Pembinaan 8.000 IKM Blitar tak maksimal

Solichan Arif (Koran Sindo), Jurnalis · Kamis 14 Juni 2012 19:22 WIB
https: img.okezone.com content 2012 06 14 450 647485 0sOhuRzfpT.jpg ilustrasi Foto: Koran Sindo

Sindonews.com - DPRD Kabupaten Blitar menilai pemerintah daerah belum memberikan pembinaan maksimal terhadap  Industri Kecil Menengah (IKM) yang ada. Selain jumlahnya yang mencapai 8.000 lebih, IKM merupakan pelaksanaan konsep ekonomi kerakyatan yang sesungguhnya.

“Sementara bagi masyarakat keberadaan IKM ini sangat penting, “ujar Anggota Komisi IV DPRD Kabupaten Blitar Karyono kepada wartawan, Kamis (14/6/2012).

 

Dalam faktanya IKM cukup membantu pemerintah dalam menjalankan program pengentasan kemiskinan. Keberadaan IKM mampu membuka lapangan kerja baru. Artinya IKM secara langsung mampu menekan angka pengangguran.  Namun, dengan minimnya pembinaan secara langsung, kata Karyono banyak IKM  yang tidak bisa berkembang.

Bahkan jika terus dibiarkan, tidak tertutup kemungkinan akan berakhir pada situasi pailit atau gulung tikar. “Bahkan terkesan stagnan tidak ada perubahan yang berarti, “terangnya.
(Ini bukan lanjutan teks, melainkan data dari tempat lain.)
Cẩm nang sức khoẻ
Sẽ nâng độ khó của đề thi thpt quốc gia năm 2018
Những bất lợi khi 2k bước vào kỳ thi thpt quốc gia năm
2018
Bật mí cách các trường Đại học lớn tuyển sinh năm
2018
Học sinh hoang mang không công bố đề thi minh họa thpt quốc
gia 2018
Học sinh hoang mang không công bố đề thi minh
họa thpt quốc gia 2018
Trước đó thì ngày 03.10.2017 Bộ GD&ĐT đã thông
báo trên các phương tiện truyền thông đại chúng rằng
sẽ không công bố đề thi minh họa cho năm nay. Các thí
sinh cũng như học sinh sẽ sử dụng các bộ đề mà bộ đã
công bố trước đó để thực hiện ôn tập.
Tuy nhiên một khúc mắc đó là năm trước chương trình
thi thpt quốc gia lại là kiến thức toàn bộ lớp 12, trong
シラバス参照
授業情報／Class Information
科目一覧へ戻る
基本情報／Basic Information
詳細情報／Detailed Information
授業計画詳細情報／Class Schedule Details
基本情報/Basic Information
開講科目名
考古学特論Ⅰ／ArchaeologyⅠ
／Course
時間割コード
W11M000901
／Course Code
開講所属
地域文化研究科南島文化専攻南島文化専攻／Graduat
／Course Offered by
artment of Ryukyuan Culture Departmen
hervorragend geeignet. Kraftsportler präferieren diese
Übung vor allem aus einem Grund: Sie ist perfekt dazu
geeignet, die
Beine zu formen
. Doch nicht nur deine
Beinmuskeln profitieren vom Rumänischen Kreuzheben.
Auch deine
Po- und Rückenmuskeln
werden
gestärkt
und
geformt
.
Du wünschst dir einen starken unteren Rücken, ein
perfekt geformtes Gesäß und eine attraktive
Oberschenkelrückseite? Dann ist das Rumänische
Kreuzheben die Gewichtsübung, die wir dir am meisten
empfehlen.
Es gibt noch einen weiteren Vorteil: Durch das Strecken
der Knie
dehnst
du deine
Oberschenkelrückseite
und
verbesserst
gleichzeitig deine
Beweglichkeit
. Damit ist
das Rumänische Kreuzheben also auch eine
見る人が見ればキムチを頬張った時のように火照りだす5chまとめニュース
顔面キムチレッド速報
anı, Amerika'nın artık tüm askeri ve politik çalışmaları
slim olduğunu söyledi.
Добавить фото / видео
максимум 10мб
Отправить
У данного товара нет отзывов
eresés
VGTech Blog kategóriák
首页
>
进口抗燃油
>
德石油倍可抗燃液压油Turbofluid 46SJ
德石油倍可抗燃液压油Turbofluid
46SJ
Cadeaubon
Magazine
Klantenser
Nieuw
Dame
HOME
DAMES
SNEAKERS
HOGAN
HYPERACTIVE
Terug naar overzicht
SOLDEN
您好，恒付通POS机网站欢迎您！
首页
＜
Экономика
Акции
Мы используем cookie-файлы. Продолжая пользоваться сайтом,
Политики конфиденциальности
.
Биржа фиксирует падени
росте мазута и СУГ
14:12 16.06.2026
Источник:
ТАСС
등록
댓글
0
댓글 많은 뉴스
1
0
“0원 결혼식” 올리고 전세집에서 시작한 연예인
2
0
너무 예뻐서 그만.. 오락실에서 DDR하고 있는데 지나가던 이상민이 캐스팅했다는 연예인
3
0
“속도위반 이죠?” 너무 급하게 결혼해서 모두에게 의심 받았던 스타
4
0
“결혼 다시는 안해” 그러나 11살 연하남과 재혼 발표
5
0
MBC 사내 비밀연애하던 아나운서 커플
Informasi yang diterima legislatif, tidak maksimalnya pembinaan lebih dikarenakan masih minimnya alokasi anggaran yang diberikan. Dalam satu tahun anggaran, alokasi dana pembinaan untuk IKM hanya Rp1 miliar.  “Namun kita masih mengkaji lagi apakah benar faktor minimnya pembinaan karena kurangnya anggaran?, “paparnya.

Sementara secara terpisah Kepala Dinas Perindustrian dan Perdagangan Kabupaten Blitar Maulan membenarkan jika faktor utama kurang maksimalnya pembinaan dikarenakan minimnya anggaran untuk IKM. “Anggaran yang ada tidak sebanding dengan jumlah IKM yang ada,“ujarnya.

Alokasi yang ada tidak hanya diperuntukkan sebagai pinjaman modal. Tapi juga digunakan untuk peningkatan skill atau kapasitas. “Yang selama ini terjadi, dana yang ada tersedot habis untuk pinjaman modal. Karenanya kita berharap ada pertambahan anggaran untuk melaksanakan aktivitas pembinaan, “pungkasnya.